Oleh karena itu, kerukunan dengan alam sesungguhnya merupakan bagian dari kerukunan dengan Tuhan. Ketika manusia menjaga hutan, melestarikan sungai, mengurangi pencemaran, dan melindungi keanekaragaman hayati, ia tidak hanya sedang menjalankan tanggung jawab ekologis, tetapi juga sedang menunaikan tanggung jawab teologis. Sebaliknya, ketika manusia merusak lingkungan secara serakah dan destruktif, ia bukan hanya melakukan kesalahan ekologis, melainkan juga melakukan pembangkangan terhadap amanah ketuhanan.
Menurut Prof. Dr. Nasaruddin, MA, selama ini diskursus kerukunan lebih banyak diarahkan pada upaya menjaga hubungan harmonis di tengah keberagaman agama, etnis, dan budaya. Padahal, banyak krisis kemanusiaan justru lahir dari rusaknya hubungan manusia dengan alam. Banjir, longsor, kekeringan, pencemaran lingkungan, dan perubahan iklim pada akhirnya bermuara pada penderitaan manusia itu sendiri.

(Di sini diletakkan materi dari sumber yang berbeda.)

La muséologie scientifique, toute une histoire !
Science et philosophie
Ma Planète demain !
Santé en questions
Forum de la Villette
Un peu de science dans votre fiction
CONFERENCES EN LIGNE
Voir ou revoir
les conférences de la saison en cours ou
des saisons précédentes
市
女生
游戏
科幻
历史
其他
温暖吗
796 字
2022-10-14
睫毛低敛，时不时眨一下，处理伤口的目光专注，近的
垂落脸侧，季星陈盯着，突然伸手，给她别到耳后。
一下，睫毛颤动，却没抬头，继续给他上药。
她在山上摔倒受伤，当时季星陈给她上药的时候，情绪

Karena itu, penghancuran alam berarti penghancuran terhadap medium yang memperkenalkan manusia kepada Tuhan. Hutan yang ditebang secara liar, sungai yang dicemari, laut yang dirusak, dan udara yang dikotori bukan hanya kehilangan fungsi ekologisnya, tetapi juga kehilangan fungsi spiritualnya sebagai ayat-ayat Tuhan yang hidup. Alam adalah "tajalli" dan manifestasi eksistensi Ilahi dalam tatanan kosmos
Ekoteologi Prof. Dr Nasaruddin Umar, MA memiliki dimensi teologis yang sangat kuat.Membangun hubungan harmonis dengan sesama manusia berarti menjaga dimensi sosial kehidupan, sedangkan membangun hubungan harmonis dengan alam berarti menjaga dimensi kosmik kehidupan.

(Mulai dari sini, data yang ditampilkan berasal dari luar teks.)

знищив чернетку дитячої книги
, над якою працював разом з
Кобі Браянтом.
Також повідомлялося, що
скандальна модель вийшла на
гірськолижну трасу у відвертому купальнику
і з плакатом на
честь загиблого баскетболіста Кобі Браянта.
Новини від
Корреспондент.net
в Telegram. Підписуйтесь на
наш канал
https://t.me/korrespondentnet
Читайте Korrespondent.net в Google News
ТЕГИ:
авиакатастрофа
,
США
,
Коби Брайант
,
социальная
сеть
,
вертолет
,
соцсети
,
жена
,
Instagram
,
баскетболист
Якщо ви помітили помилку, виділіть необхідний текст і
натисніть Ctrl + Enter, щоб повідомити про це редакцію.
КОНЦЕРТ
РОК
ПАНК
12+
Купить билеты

Ekoteologi mengajarkan bahwa perdamaian sejati tidak hanya lahir dari absennya konflik antar manusia, tetapi juga dari hadirnya kesadaran bahwa manusia, alam, dan Tuhan berada dalam satu jaringan relasi yang saling terhubung. Semakin manusia menghormati alam sebagai manifestasi tanda-tanda ketuhanan, semakin kuat pula kesadaran spiritualnya. Sebaliknya, semakin besar kerusakan yang ditimbulkan terhadap alam, semakin jauh manusia dari makna terdalam keberagamaannya.